I explored several techniques for generating a realistic-looking ocean surface before landing on FBM. Some techniques that I considered included Gerstner waves and utilizing IFFT to transform wave spectra to the spatial domain for animating. I ended up choosing to use the nature of adding sine wave functions and FBM, as it provided good results and was not too complex to implement within the given time frame. To give an overview of the method, we can look at what superposition of sines really means.
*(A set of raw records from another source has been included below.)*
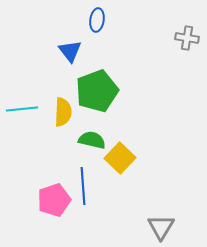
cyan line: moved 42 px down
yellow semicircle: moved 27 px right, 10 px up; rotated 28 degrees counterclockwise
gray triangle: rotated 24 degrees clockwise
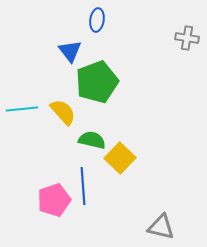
green pentagon: moved 9 px up
yellow semicircle: rotated 44 degrees counterclockwise
gray triangle: rotated 48 degrees counterclockwise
The superposition of sines tells us that by adding multiple sine wave functions together, a new wave is produced, which holds the summation of each wave at that given point. This allows us to produce a complex displacement function by adding many wave samples with varying frequencies and amplitudes. This alone loses shape fast. If we take many, many samples with varying frequency and amplitudes in hopes of a realistic ocean, instead we get a chaotic mess as the waves have no limiting factor they approach.
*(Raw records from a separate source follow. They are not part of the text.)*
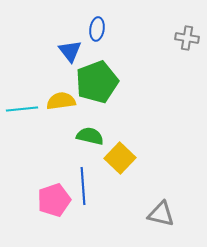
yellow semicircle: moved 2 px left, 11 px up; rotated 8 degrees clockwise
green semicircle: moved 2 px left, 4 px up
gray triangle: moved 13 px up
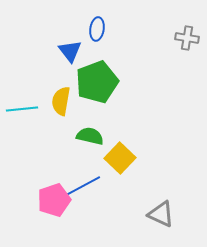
yellow semicircle: rotated 72 degrees counterclockwise
blue line: rotated 66 degrees clockwise
gray triangle: rotated 12 degrees clockwise
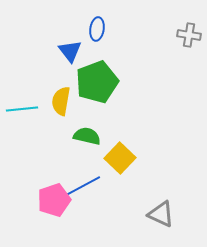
gray cross: moved 2 px right, 3 px up
green semicircle: moved 3 px left
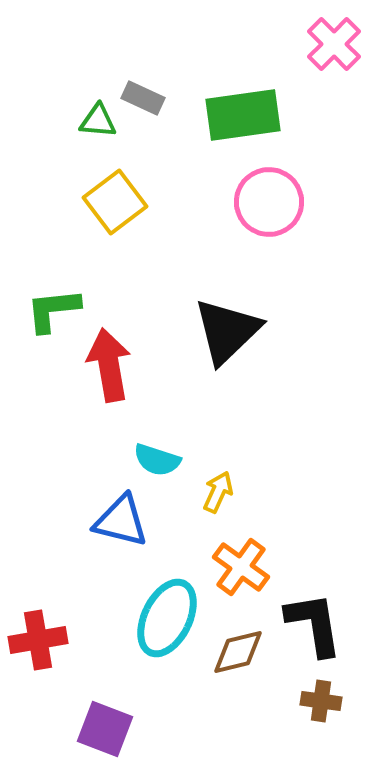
Fractional Brownian Motion solves this issue by adding an external factor at each step. FBM does this by increasing the frequency and decreasing the amplitude by a set scaler at each step. This solves the issue by allowing finer and finer waves to be added at each step so that the amplitudes approach zero and don't cause chaotic mega waves.
Dynamic level of detail was also added to the program to help with performance. Since each wave is being sampled around 64 times per vertex, this can add a lot of computation overhead on each draw call. With this in mind, I chose to explore the topic we discussed over the quarter relating to geometry manipulation via mesh upsampling and downsampling. This stage of the program was implemented using OpenGL's tessellation shader pipeline.
Tesselation shaders appear right after the geometry shader within the OpenGL rendering pipeline. They are an optional shader that allows us to perform subdivisions on the primitives generated after the vertex shader. There are three steps to this stage, two of which are programmable: Tesselation Control, Tesselation Primative Gen, and Tesselation Evaluation.
The tesselation control shader (TCS) is the first part of the process, this is where we determine how much tessellation to do. I utilized this shader to perform dynamic tesselation by interpolating between the camera-vertex distance for a tesselation level. This allowed for further patches to be simplified, and closer patches upsampled/subdivided.
After the intermediate points are generated, the tesselation evaluation shader (TES) evaluates these intermediate points to generate a new vertex point. It was within this shader that I sampled each newly created vertex and performed the FBM sum of sines process. Overall, with the dynamic LOD large ocean scenes could be rendered with wave sample counts of over 100 while not falling under 60fps.
For the water to be a little less strainous on the eyes I also added basic lighting techniques including cubemap reflections and fresnel. The cubemape based reflections work by sampling the reflected vector at each point from the camera onto the cubemap. This along with basic fresnel which makes things more reflective depending on the the angle of incidence helped sell the overall look of water. So as we get closer to the water and look down the horizon we get better water reflections and light shimmer.
With the many parameters that go into the wave sampling and calculations this also allowed for lots of stylistic control. With this capability, I was able to port the ocean to another scene pretty well.